***** PROVIDED DATA

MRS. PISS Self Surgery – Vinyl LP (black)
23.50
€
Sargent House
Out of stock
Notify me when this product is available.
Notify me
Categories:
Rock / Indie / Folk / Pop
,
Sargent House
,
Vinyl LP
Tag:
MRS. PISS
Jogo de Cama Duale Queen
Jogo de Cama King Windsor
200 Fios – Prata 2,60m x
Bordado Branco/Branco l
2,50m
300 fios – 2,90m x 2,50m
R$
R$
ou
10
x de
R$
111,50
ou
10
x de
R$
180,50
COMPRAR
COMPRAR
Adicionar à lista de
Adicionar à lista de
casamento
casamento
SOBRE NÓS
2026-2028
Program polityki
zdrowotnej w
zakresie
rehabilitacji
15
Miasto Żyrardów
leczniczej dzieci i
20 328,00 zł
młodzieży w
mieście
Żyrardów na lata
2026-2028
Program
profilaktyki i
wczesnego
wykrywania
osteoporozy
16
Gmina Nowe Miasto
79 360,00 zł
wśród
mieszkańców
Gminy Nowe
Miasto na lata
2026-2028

**********

[WHAT YOU WILL DO] Output the records again in full. Keep every character as written.

[FINISHED TASK]
MRS. PISS Self Surgery – Vinyl LP (black)
23.50
€
Sargent House
Out of stock
Notify me when this product is available.
Notify me
Categories:
Rock / Indie / Folk / Pop
,
Sargent House
,
Vinyl LP
Tag:
MRS. PISS
Jogo de Cama Duale Queen
Jogo de Cama King Windsor
200 Fios – Prata 2,60m x
Bordado Branco/Branco l
2,50m
300 fios – 2,90m x 2,50m
R$
R$
ou
10
x de
R$
111,50
ou
10
x de
R$
180,50
COMPRAR
COMPRAR
Adicionar à lista de
Adicionar à lista de
casamento
casamento
SOBRE NÓS
2026-2028
Program polityki
zdrowotnej w
zakresie
rehabilitacji
15
Miasto Żyrardów
leczniczej dzieci i
20 328,00 zł
młodzieży w
mieście
Żyrardów na lata
2026-2028
Program
profilaktyki i
wczesnego
wykrywania
osteoporozy
16
Gmina Nowe Miasto
79 360,00 zł
wśród
mieszkańców
Gminy Nowe
Miasto na lata
2026-2028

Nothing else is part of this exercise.